==== Dataset content ====

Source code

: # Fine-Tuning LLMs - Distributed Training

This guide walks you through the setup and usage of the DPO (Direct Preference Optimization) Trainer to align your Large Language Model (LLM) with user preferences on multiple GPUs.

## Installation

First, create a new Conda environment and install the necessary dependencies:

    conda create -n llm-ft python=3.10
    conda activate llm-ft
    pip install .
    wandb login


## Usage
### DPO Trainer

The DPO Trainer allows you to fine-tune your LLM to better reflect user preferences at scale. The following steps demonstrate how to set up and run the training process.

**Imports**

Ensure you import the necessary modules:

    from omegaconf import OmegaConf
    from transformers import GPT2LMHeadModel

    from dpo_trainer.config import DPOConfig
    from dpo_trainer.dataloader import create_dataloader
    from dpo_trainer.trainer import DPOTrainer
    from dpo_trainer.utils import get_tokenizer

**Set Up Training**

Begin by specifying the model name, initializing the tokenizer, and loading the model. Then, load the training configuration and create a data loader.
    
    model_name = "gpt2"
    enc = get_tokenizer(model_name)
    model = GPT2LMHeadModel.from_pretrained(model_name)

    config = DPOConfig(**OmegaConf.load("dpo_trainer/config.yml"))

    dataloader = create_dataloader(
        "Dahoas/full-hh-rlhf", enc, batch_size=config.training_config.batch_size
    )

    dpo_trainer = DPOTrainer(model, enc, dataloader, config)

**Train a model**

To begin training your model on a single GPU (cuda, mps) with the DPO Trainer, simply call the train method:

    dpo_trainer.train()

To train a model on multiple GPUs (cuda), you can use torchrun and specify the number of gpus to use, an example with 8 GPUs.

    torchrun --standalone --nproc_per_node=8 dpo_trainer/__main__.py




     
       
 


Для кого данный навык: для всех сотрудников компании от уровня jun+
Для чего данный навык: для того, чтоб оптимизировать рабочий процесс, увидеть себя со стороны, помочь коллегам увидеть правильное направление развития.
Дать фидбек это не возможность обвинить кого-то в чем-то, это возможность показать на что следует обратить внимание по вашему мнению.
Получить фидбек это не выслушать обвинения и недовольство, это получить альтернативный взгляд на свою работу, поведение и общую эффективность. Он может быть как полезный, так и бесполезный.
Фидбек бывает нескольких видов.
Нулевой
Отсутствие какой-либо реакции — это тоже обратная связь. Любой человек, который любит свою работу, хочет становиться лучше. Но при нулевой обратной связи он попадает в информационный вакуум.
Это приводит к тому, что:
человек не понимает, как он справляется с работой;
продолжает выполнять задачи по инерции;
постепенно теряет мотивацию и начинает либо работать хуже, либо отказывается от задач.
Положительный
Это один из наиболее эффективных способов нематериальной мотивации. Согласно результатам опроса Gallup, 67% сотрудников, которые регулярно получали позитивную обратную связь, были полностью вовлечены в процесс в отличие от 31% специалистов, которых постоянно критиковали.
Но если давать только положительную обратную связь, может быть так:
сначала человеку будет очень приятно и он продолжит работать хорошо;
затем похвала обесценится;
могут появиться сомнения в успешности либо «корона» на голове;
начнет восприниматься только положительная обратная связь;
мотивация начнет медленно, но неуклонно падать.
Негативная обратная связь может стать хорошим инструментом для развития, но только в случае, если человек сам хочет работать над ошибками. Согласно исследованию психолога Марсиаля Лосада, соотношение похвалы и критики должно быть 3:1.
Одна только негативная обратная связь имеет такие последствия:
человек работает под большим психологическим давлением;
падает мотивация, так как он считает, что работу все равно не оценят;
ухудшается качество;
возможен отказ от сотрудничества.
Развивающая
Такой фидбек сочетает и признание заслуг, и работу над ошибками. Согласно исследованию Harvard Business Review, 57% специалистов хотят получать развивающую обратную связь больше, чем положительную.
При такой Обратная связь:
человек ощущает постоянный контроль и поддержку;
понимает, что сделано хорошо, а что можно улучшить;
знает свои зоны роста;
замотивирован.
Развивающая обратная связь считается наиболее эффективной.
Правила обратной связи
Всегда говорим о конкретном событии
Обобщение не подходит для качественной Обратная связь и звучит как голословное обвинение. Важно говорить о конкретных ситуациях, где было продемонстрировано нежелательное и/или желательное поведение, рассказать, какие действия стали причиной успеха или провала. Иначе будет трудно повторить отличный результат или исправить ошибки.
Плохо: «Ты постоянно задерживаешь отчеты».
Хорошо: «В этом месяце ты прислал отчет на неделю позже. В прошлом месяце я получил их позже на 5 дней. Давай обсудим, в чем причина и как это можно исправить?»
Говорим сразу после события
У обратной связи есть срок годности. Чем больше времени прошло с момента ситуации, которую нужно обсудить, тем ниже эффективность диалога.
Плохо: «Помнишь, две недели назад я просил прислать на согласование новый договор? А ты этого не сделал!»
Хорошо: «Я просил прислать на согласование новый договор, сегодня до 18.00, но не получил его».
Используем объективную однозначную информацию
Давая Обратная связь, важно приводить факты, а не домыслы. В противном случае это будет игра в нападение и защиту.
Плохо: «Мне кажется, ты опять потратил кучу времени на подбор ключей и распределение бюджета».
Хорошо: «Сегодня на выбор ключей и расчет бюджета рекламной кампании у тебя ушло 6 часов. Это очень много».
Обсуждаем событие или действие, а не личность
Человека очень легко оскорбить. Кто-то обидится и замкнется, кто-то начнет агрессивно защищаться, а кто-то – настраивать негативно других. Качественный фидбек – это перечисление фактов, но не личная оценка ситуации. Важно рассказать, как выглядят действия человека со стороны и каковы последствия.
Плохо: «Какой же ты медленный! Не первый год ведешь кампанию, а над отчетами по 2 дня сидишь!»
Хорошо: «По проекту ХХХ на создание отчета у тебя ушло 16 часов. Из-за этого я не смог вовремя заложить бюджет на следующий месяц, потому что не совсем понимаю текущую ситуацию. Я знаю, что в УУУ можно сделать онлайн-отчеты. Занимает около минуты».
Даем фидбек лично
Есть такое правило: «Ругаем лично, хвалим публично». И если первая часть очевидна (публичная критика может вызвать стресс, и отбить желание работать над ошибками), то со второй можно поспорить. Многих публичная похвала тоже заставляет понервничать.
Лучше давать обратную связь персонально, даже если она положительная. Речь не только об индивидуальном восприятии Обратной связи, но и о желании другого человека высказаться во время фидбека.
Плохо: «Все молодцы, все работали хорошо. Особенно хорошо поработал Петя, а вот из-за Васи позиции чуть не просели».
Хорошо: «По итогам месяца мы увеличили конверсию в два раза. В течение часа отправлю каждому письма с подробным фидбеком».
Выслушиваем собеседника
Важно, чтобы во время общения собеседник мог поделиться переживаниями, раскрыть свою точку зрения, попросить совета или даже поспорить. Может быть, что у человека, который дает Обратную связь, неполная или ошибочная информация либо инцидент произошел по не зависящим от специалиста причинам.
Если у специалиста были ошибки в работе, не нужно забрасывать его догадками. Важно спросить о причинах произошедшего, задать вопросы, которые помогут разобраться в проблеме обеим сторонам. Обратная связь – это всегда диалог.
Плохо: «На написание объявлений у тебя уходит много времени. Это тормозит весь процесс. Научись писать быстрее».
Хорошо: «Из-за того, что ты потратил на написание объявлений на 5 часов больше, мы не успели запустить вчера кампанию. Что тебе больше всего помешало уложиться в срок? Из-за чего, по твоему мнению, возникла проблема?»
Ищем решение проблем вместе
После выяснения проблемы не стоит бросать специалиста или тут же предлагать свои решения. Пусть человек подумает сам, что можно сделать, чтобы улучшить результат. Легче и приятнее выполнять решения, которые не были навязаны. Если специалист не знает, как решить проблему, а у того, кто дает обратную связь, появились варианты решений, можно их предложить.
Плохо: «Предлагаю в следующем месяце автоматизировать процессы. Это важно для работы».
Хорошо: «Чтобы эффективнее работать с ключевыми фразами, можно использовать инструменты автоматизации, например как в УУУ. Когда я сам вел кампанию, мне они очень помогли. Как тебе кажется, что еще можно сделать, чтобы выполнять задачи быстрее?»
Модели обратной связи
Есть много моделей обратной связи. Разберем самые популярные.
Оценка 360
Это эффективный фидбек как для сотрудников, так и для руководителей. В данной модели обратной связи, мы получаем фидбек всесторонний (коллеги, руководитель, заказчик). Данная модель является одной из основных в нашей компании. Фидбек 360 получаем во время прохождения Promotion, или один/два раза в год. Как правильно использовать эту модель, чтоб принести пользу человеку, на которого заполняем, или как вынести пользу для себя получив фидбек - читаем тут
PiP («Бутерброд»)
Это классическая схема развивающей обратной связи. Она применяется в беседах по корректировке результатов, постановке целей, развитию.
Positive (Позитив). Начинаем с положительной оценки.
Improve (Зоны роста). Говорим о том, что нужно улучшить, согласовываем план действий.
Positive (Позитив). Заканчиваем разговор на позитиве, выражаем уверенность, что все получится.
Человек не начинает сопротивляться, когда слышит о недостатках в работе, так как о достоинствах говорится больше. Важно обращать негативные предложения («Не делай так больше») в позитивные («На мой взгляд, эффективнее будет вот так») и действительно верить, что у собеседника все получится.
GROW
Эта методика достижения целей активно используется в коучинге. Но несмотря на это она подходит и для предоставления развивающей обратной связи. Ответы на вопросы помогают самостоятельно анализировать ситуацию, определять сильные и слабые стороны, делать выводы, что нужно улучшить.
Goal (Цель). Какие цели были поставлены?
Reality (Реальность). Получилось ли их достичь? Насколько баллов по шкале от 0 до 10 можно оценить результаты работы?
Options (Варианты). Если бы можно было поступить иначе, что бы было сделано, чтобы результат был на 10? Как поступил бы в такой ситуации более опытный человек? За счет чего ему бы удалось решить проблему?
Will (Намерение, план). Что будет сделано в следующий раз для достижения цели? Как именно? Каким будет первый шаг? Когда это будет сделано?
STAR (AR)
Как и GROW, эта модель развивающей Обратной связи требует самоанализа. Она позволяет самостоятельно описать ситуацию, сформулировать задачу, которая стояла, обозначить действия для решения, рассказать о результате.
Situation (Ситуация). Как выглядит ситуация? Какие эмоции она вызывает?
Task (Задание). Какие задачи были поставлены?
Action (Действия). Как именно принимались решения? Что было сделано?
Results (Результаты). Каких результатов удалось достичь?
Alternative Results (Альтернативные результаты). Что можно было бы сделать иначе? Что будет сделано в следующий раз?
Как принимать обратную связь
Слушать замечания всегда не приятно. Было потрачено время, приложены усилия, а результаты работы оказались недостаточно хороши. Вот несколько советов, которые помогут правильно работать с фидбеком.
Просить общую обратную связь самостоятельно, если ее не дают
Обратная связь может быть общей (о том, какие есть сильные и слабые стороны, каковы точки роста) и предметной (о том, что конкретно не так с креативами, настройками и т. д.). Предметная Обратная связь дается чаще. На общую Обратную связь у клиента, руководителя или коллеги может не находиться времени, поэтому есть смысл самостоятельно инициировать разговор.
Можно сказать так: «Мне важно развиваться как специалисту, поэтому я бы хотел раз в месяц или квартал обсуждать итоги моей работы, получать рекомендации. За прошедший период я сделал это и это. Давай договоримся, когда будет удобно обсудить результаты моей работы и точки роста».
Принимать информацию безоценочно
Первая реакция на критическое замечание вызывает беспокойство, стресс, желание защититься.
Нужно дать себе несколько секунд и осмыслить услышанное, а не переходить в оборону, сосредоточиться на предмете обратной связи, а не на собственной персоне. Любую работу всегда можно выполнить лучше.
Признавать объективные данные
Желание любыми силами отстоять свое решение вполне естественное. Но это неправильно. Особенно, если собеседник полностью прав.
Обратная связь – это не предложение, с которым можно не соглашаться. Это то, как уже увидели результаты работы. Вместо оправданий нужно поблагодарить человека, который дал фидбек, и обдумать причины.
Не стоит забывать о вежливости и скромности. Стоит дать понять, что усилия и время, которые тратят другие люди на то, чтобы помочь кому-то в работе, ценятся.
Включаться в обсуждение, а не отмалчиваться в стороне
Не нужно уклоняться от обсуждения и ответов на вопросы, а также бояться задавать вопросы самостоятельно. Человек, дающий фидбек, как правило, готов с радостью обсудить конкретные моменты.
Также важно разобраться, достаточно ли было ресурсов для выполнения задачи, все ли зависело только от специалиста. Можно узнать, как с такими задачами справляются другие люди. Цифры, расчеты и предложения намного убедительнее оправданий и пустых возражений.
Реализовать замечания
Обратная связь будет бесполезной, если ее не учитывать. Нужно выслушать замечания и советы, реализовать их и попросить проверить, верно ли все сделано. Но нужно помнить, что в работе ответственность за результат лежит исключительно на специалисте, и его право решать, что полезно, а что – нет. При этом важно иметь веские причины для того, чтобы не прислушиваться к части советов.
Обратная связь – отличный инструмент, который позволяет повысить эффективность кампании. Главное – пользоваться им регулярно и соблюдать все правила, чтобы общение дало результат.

====

Task description.
Search the records above for the string "Results". Copy every line that contains it.

Task result.
Results (Результаты). Каких результатов удалось достичь?
Alternative Results (Альтернативные результаты). Что можно было бы сделать иначе? Что будет сделано в следующий раз?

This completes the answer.